Aim of the exercise:
When a line in the listing contains the string "left", pick it out and copy it.

Data under study:
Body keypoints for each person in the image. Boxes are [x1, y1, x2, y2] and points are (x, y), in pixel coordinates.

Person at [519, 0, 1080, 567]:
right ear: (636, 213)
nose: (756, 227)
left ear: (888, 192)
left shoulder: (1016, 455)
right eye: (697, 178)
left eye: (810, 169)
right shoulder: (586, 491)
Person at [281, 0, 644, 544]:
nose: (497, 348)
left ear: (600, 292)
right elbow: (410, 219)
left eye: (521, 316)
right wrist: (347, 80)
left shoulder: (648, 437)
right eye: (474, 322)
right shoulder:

Task solution:
left ear: (888, 192)
left shoulder: (1016, 455)
left eye: (810, 169)
left ear: (600, 292)
left eye: (521, 316)
left shoulder: (648, 437)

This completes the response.